**Brief**
Make an exact copy of the entries below with the pictures removed.

* * * * * * * * *

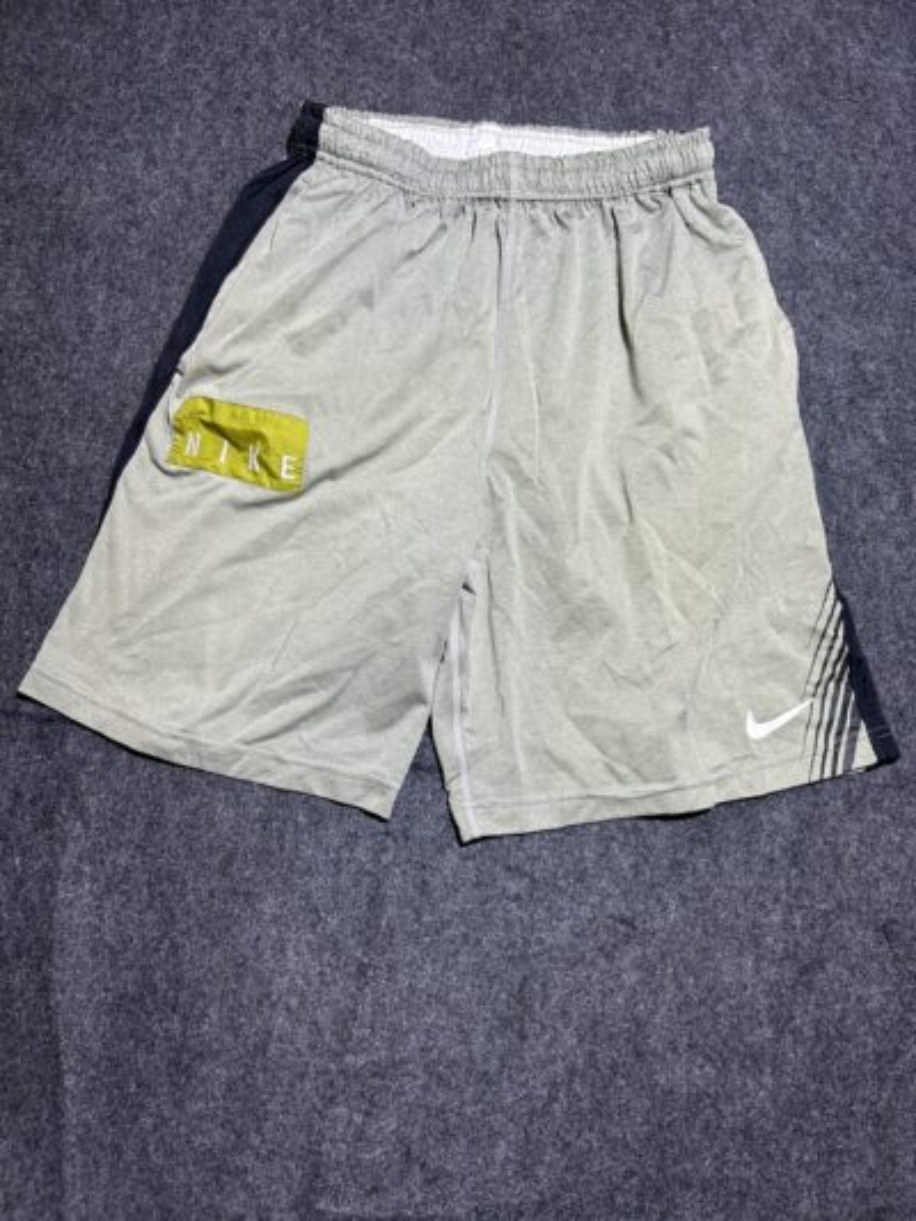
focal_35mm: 26
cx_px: 458
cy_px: 610
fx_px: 917
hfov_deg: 53.1
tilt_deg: -54.8
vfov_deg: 67.3
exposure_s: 1/100
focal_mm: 5.7
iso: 100
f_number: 1.5
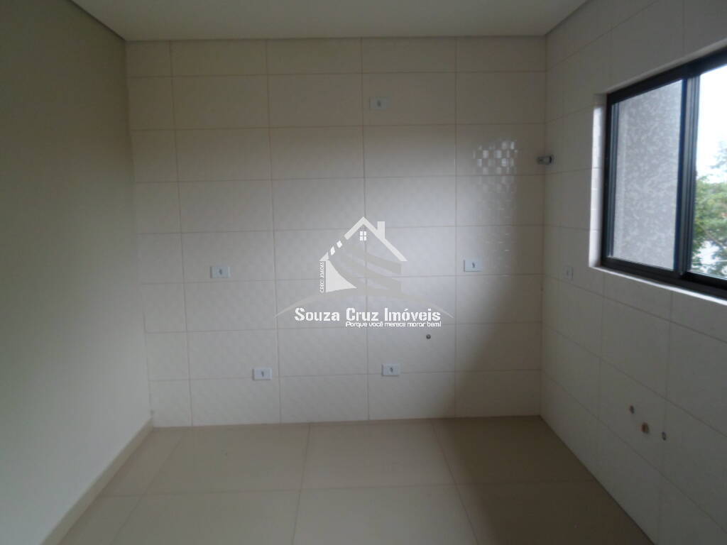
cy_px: 272
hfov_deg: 69.4
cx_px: 364
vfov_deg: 54.9
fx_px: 525
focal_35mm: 25
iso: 80
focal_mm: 4.5
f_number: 2.5
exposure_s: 1/90
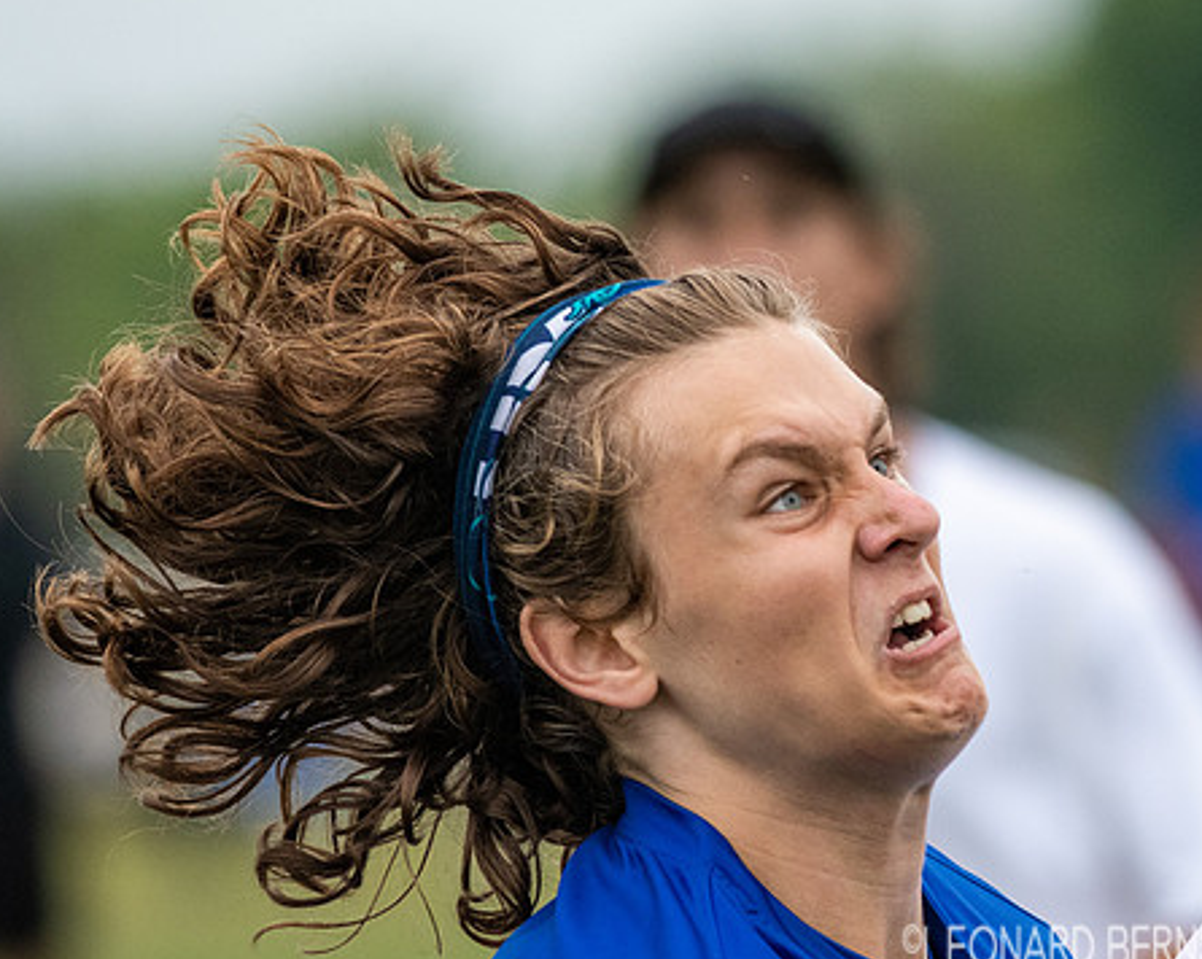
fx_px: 22748
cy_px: 450
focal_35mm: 640
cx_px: 892
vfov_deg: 2.4
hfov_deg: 3.0
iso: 1600
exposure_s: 1/2000
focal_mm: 300
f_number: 5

* * * * * * * * *

**Answer box**
focal_35mm: 26
cx_px: 458
cy_px: 610
fx_px: 917
hfov_deg: 53.1
tilt_deg: -54.8
vfov_deg: 67.3
exposure_s: 1/100
focal_mm: 5.7
iso: 100
f_number: 1.5
cy_px: 272
hfov_deg: 69.4
cx_px: 364
vfov_deg: 54.9
fx_px: 525
focal_35mm: 25
iso: 80
focal_mm: 4.5
f_number: 2.5
exposure_s: 1/90
fx_px: 22748
cy_px: 450
focal_35mm: 640
cx_px: 892
vfov_deg: 2.4
hfov_deg: 3.0
iso: 1600
exposure_s: 1/2000
focal_mm: 300
f_number: 5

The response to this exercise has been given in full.